Reviews for My Writings?

I am twelve years of age, and I have just began writing. I feel that I need critiques on the pages that I have wrote, and any help would be appreciated.

http://www.abctales.com/user/12yearoldwriter

P.S. You should probably read Chapter One, before The Parchment, or else you will be thoroughly confused.

Stan | December 12, 2011 - 16:36

Well... you clearly have a strong imagination and a good vocabulary, and can tell a story. You need to pay a little attention to some of your grammar, and one or two cliches that you use. Also, I'm not sure what period the piece is set in, but it doesn't feel contemporary - but you mention someone sliding down a rope 'like a modern fireman' - a reference that you don't need, because it's out of context. You need to keep the references to period - and you don't really need to use a simile to describe someone sliding down a rope, I wouldn't have thought.

I'm new here myself, but from what I've read of others, if you ask for reviews your pieces are more likely to be ignored. The piece should stand on its merits, and the readers will acknowledge the fact that you are only 12 when making a criticism.

The only other thing I'd say is... the addition of the word 'please' might endear you to readers a bit more! You've not mentioned it once in your request, and I think it's customary to do so when you're looking for help.

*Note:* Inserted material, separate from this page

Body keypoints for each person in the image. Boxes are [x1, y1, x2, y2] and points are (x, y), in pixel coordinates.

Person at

shep5377 | December 12, 2011 - 18:51

I agree with the above, but I have still reviewed one of your stories as well, because I admire the fact you are only 12 and are as committed to writing as you are!

Trainspotter | December 12, 2011 - 19:09

Is there really anyone out there who believes a 12year old would call himself 12yearoldwriter? If so, then please send me a cheque for all the money you have in the bank and I'll give you double back on Friday.

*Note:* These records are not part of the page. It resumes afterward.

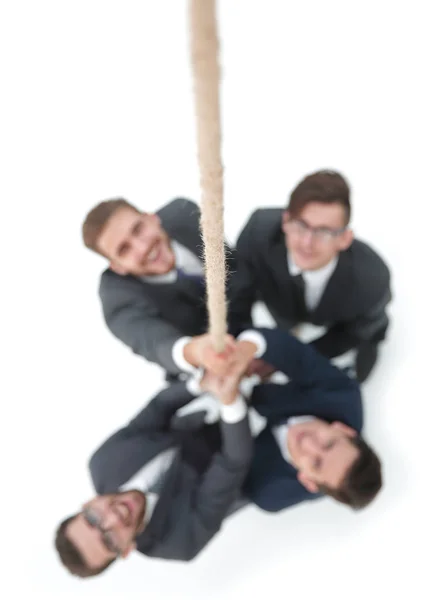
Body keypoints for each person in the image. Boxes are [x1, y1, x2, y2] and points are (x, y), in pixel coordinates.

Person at [54, 340, 255, 577]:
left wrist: (201, 384)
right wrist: (230, 399)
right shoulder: (180, 542)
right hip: (246, 468)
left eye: (93, 518)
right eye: (109, 541)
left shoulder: (102, 462)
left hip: (191, 428)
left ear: (87, 505)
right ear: (126, 550)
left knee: (188, 356)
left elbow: (158, 409)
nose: (112, 518)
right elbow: (234, 462)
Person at [177, 326, 382, 513]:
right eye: (329, 443)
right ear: (344, 429)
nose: (308, 443)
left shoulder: (267, 490)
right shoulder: (343, 395)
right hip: (273, 393)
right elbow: (294, 353)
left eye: (316, 463)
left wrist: (228, 401)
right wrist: (246, 351)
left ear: (308, 482)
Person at [230, 170, 392, 382]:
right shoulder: (258, 233)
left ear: (344, 239)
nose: (306, 242)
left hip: (346, 323)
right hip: (283, 303)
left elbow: (353, 332)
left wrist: (288, 357)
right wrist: (242, 345)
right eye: (300, 225)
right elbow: (239, 293)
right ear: (285, 221)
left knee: (368, 340)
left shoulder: (371, 279)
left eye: (323, 232)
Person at [82, 196, 243, 380]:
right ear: (117, 267)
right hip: (210, 368)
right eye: (124, 249)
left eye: (138, 229)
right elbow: (156, 343)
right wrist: (196, 352)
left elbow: (234, 265)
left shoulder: (185, 213)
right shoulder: (117, 300)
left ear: (152, 218)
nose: (142, 248)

12YearOldWriter | December 12, 2011 - 20:03

No, Trainspotter, it is not the fact that I am lying about my age, I'm just really not that creative with my users. Probably can send you a picture of me if you are still not convinced. Heres a link to my website, which is for promotion of my alpine racing abilities. http://joecarrara.com/

12YearOldWriter | December 12, 2011 - 20:11

Stan- For the modern fireman, I wanted to add something that people could relate too, because I myself could not understand what I was meaning when I first wrote that piece.

Stan | December 12, 2011 - 20:24

Don't see anything wrong with JoeCarrara as a user-name. It's pretty good, actually.

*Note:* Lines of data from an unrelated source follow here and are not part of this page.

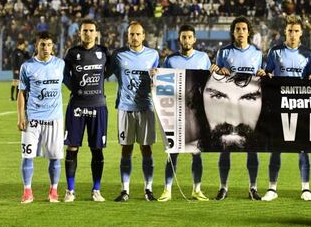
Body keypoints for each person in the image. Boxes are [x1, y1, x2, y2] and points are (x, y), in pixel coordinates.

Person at [211, 16, 266, 201]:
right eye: (237, 29)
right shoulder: (224, 53)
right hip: (228, 107)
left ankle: (253, 187)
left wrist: (262, 73)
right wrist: (218, 71)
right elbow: (214, 77)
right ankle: (223, 187)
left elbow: (263, 78)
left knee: (252, 148)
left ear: (248, 32)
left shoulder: (257, 54)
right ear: (233, 32)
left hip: (249, 108)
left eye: (243, 29)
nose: (241, 32)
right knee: (225, 146)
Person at [264, 15, 311, 202]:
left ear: (301, 33)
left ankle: (306, 189)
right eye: (290, 31)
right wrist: (264, 73)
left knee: (303, 148)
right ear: (285, 32)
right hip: (279, 105)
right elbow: (267, 73)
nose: (293, 34)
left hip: (300, 105)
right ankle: (272, 188)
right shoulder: (275, 51)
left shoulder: (309, 53)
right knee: (276, 147)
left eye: (296, 31)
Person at [158, 24, 211, 202]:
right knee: (173, 152)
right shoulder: (171, 60)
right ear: (179, 39)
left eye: (189, 37)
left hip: (196, 113)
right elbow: (163, 85)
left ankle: (197, 189)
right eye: (183, 37)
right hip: (176, 112)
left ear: (194, 39)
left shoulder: (204, 58)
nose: (186, 40)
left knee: (196, 152)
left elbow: (210, 81)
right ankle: (167, 190)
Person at [111, 21, 160, 202]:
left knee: (146, 149)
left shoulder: (153, 55)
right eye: (131, 34)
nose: (135, 37)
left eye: (138, 34)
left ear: (144, 36)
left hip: (146, 108)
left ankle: (148, 189)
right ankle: (125, 190)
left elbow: (158, 78)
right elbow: (105, 72)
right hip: (125, 108)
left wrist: (156, 76)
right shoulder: (118, 55)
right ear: (127, 36)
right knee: (126, 149)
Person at [63, 19, 110, 202]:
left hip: (98, 105)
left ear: (96, 33)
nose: (88, 33)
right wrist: (74, 88)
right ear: (80, 33)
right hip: (77, 106)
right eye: (85, 31)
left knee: (96, 149)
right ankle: (70, 190)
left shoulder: (104, 52)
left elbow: (110, 70)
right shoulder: (72, 53)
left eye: (91, 30)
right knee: (72, 147)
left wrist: (98, 83)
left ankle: (96, 190)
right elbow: (64, 75)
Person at [17, 32, 65, 203]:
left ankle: (54, 191)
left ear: (53, 46)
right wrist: (21, 117)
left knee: (54, 157)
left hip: (55, 119)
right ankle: (27, 191)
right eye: (42, 45)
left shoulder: (60, 64)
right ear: (36, 46)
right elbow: (21, 93)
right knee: (27, 155)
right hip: (33, 119)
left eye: (49, 45)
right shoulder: (27, 67)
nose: (46, 48)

Yeah... the thing is, though, that if you're writing, say, historical fiction and you put something like 'the hansom cab skidded to a stop like a modern racing car would', it's completely out of context. I wouldn't worry about people understanding - they'll understand. The description of someone sliding down a rope is explicit and graphic enough.

Trainspotter | December 12, 2011 - 21:37

Well, Joe. Can I call you Joe now? What on earth are you doing with skis on? Surely a talented young lad of your age should be snowboarding?

maddan | December 13, 2011 - 11:13

You'll need a new username before twelve months are out.

Stan | December 13, 2011 - 17:05

TeenWriter will cover you for the next 7 years. Still think JoeCarrara has a certain panache.

shep5377 | December 13, 2011 - 17:39

I think anything that let's you use the word 'panache' should be encouraged.